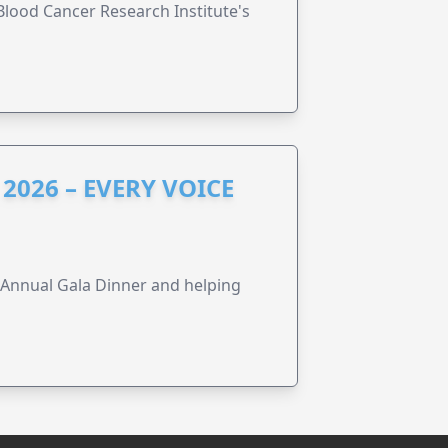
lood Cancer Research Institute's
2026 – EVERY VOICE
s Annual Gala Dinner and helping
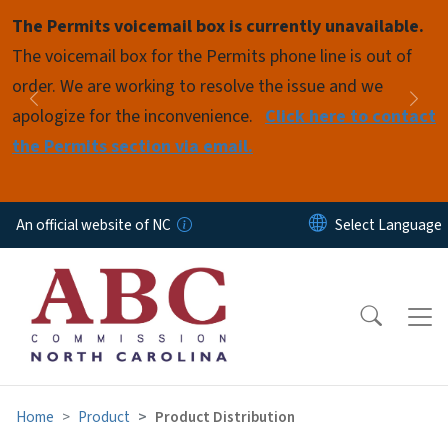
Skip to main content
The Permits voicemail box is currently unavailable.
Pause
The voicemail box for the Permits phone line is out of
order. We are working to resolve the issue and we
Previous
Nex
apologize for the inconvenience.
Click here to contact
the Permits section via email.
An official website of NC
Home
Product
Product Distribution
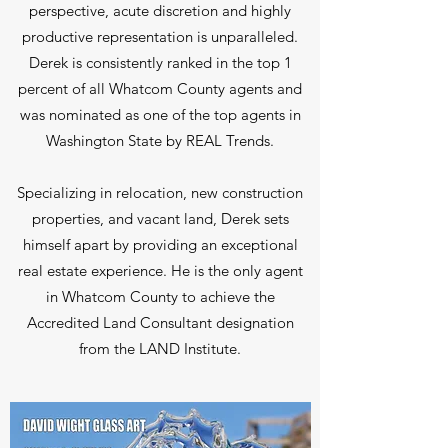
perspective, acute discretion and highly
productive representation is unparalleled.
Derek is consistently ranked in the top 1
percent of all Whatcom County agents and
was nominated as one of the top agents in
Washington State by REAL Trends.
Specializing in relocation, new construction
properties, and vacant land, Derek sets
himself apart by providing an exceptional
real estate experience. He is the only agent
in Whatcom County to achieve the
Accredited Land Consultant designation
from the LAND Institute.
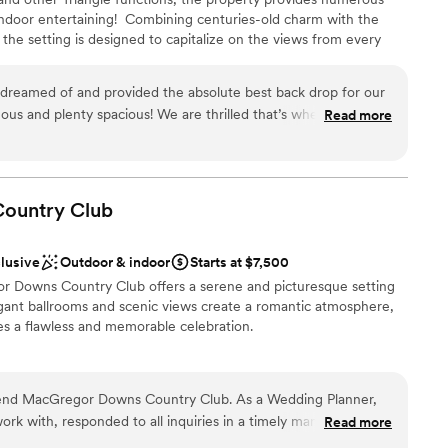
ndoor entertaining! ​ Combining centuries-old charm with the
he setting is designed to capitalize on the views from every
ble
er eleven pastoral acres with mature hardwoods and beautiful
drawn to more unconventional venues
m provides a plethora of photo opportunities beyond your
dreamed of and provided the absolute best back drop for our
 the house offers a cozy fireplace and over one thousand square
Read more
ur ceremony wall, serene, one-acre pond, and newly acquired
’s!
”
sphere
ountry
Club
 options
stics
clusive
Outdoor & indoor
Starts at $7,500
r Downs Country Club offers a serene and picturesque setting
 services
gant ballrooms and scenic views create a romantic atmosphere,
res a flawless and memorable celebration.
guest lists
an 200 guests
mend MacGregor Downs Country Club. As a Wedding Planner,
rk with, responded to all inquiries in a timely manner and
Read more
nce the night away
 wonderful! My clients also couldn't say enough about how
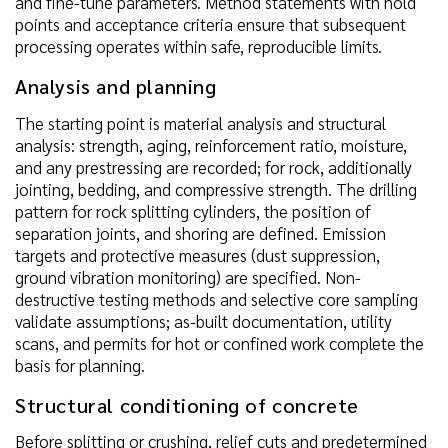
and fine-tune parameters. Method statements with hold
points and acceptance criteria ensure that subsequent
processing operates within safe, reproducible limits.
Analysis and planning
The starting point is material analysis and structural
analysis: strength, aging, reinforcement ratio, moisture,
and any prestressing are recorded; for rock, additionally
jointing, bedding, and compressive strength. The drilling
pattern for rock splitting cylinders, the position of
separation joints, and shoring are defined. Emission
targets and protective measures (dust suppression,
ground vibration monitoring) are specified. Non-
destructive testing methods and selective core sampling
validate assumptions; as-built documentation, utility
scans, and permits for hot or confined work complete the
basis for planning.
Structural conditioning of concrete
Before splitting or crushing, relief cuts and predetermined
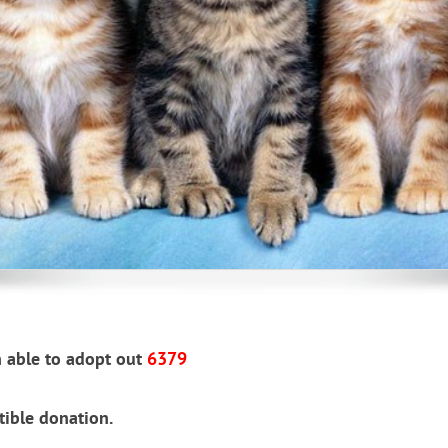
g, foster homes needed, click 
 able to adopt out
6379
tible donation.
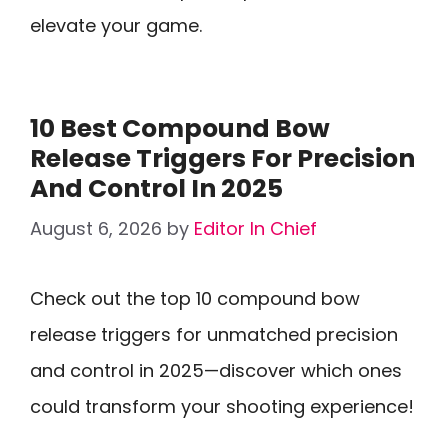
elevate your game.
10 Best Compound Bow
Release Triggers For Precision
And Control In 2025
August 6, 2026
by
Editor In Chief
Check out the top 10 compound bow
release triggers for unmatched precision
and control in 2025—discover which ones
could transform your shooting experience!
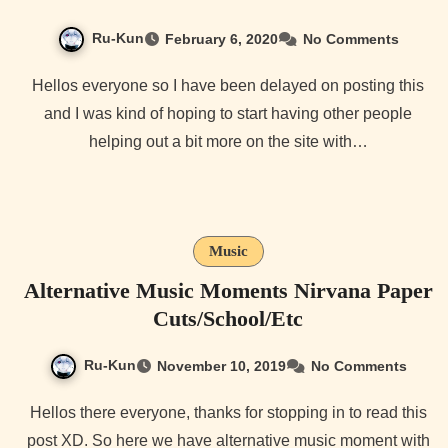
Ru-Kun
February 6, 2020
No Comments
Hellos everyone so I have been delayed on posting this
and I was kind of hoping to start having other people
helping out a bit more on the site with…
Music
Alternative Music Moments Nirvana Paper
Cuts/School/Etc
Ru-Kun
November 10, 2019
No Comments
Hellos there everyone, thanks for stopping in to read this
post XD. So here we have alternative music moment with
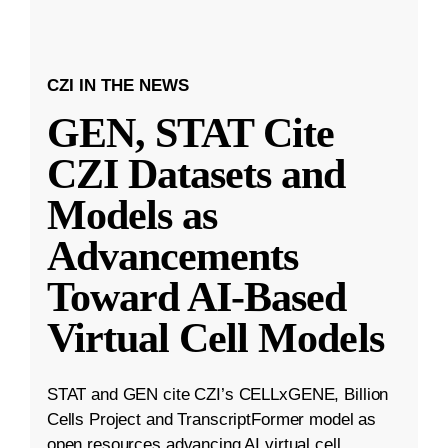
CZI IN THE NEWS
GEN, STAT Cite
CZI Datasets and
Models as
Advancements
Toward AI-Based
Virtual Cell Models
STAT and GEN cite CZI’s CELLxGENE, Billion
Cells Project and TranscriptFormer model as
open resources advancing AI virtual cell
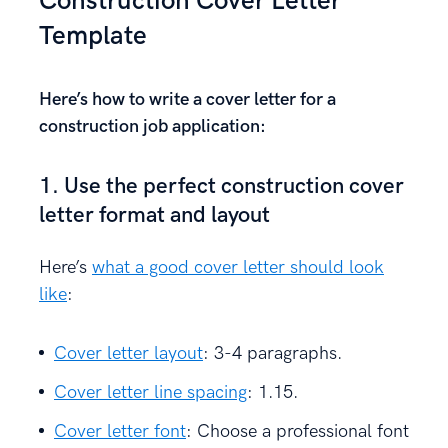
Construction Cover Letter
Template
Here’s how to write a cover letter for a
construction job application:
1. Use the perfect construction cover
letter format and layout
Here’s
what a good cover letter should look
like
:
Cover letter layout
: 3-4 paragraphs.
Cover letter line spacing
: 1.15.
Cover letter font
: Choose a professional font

§ §

Job: Starting at the line above that has "The voicemail box" and ending at the line that has "nce the night away", copy each line exactly, leaving the pictures out and adding nothing.

Your solution:
The voicemail box for the Permits phone line is out of
order. We are working to resolve the issue and we
Previous
Nex
apologize for the inconvenience.
Click here to contact
the Permits section via email.
An official website of NC
Home
Product
Product Distribution
perspective, acute discretion and highly
productive representation is unparalleled.
Derek is consistently ranked in the top 1
percent of all Whatcom County agents and
was nominated as one of the top agents in
Washington State by REAL Trends.
Specializing in relocation, new construction
properties, and vacant land, Derek sets
himself apart by providing an exceptional
real estate experience. He is the only agent
in Whatcom County to achieve the
Accredited Land Consultant designation
from the LAND Institute.
ndoor entertaining! ​ Combining centuries-old charm with the
he setting is designed to capitalize on the views from every
ble
er eleven pastoral acres with mature hardwoods and beautiful
drawn to more unconventional venues
m provides a plethora of photo opportunities beyond your
dreamed of and provided the absolute best back drop for our
 the house offers a cozy fireplace and over one thousand square
Read more
ur ceremony wall, serene, one-acre pond, and newly acquired
’s!
”
sphere
ountry
Club
 options
stics
clusive
Outdoor & indoor
Starts at $7,500
r Downs Country Club offers a serene and picturesque setting
 services
gant ballrooms and scenic views create a romantic atmosphere,
res a flawless and memorable celebration.
guest lists
an 200 guests
mend MacGregor Downs Country Club. As a Wedding Planner,
rk with, responded to all inquiries in a timely manner and
Read more
nce the night away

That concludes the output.